Contrôleur technique et cause étrangère : quid de la faute des autres intervenants ?
Bonjour !
Dans cette vidéo, nous allons examiner ensemble la question de la cause étrangère dans le cadre de la responsabilité du contrôleur technique.
Vous le savez, le régime de la garantie décennale implique que les constructeurs ne peuvent pas être exonérés de leur responsabilité en prouvant leur absence de faute.
Seule une cause étrangère pourrait être exonératoire, à savoir : la force majeure, le fait d’un tiers ou la faute du maître de l’ouvrage.
C’est ce dont il ressort du second alinéa de l’article 1792 du Code Civil, qui dispose que la responsabilité civile décennale n’a point lieu si le constructeur prouve que les dommages proviennent d’une cause étrangère.

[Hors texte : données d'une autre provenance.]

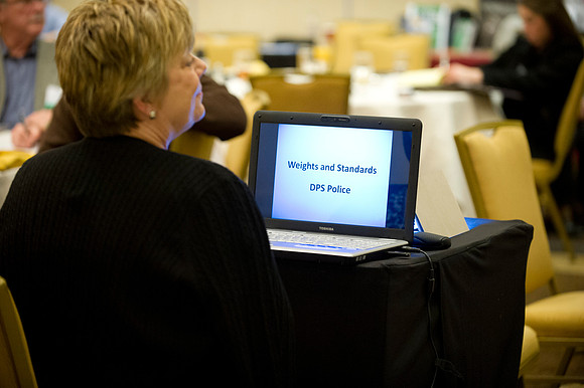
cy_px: 194
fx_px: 1945
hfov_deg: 17.1
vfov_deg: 11.4
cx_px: 292
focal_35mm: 120
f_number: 2.8
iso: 3200
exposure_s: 1/60
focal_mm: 120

Le contrôleur technique est, comme les autres constructeurs, soumis à la présomption de la responsabilité civile décennale en vertu de l’article L. 125-2 du Code de la construction et de l’habitation.
Mais compte tenu de son rôle spécifique, il a été apporté à son régime de responsabilité des limitations qui ne profitent qu’à lui, à savoir que contrairement aux autres intervenants, qui ne peuvent pas s’exonérer de leur responsabilité civile décennale par la preuve de l’absence de faute, celle du contrôleur technique ne s’apprécie qu’au regard de la mission de ce dernier, qui est de donner des avis.
Le contrôleur technique peut donc s’exonérer de sa responsabilité si ses avis n’ont pas été suivis, et il n’est pas tenu de vérifier que ses avis ont été respectés, comme nous l’avions vu dans une précédente vidéo.
3ème Civ, 30 mars 1989, n° 88-10.945
3ème Civ 29 juin 2022, n° 21-16.511
Une fois ces principes posés, et vous le savez sans doute, une défense classique pour un locateur d’ouvrage dans un litige de construction est d’utiliser une réponse qu’on entend aussi dans les cours de récréation : « ce n’est pas moi, c’est lui ! ».
En réalité, vis-à-vis du maître d’ouvrage, cette défense est inutile : la présomption de responsabilité sera plus forte.
La Cour de Cassation est ainsi récemment venue rappeler que la cause étrangère ne peut pas résulter des fautes commises par les autres intervenants à l’opération de construction.
Dans l’affaire qui a donné lieu à l’arrêt du 14 septembre 2023, une SCI avait entrepris la restruction d’un bâtiment en quatre logements indépendants, et avait chargé une société d’une mission de contrôle technique.
3ème Civ, 14 septembre 2023, n° 22-13.375
Après une réception sans réserve, une société de fabrication de filets de pêche du Bassin d’Arcachon a acquis l’immeuble.
Confrontées à des désordres, la SCI et l’acquéreur ont assigné tous les intervenants en référé expertise, puis en indemnisation.
La Cour d’Appel a débouté les maîtres d’ouvrage de leurs demandes formulées à l’égard du contrôleur technique au motif qu’il n’était pas justifié d’un manquement à sa mission en relation de cause à effet avec les préjudices allégués.
Vous avez ici un aperçu du régime différent du contrôleur technique, puisqu’un constructeur classique ne peut pas faire valoir l’absence de faute pour se voir exonéré de toute responsabilité.
La Cour d’Appel avait relevé qu’il n’avait été transmis au contrôleur que de simples plans généraux, soulignant que même s’il avait réclamé les pièces nécessaires, il n’en aurait pas obtenu davantage puisque l’expert judiciaire lui-même n’avait pu obtenir que des documents très partiels.
Elle a souligné que le contrôleur n’avait été sollicité que huit mois après la réception, de sorte qu’il n’avait pas pu procéder à ses constatations en cours de construction, mais seulement consigner, après achèvement, les défauts de conformités, manques de finition, et désordres.
Les Premiers Juges en ont déduit que le contrôleur technique avait été empêché d’exécuter sa mission, en ne recevant aucun dossier de conception digne de ce nom.
La Cour de Cassation casse l’arrêt d’appel en rappelant que certes la responsabilité du contrôleur technique n’a pas lieu s’il prouve que les dommages proviennent d’une cause étrangère, mais celle-ci ne peut pas résulter des fautes commises par les autres intervenants à l’opération de construction.
Un contrôleur technique ne peut donc pas se prévaloir de la faute d’un autre constructeur pour tenter d’échapper à sa responsabilité vis-à-vis du maître d’ouvrage.
Cette ligne de défense ne pourra être soulevée que dans le cadre des recours entre constructeurs, pour déterminer la répartition de la dette entre les défendeurs condamnés.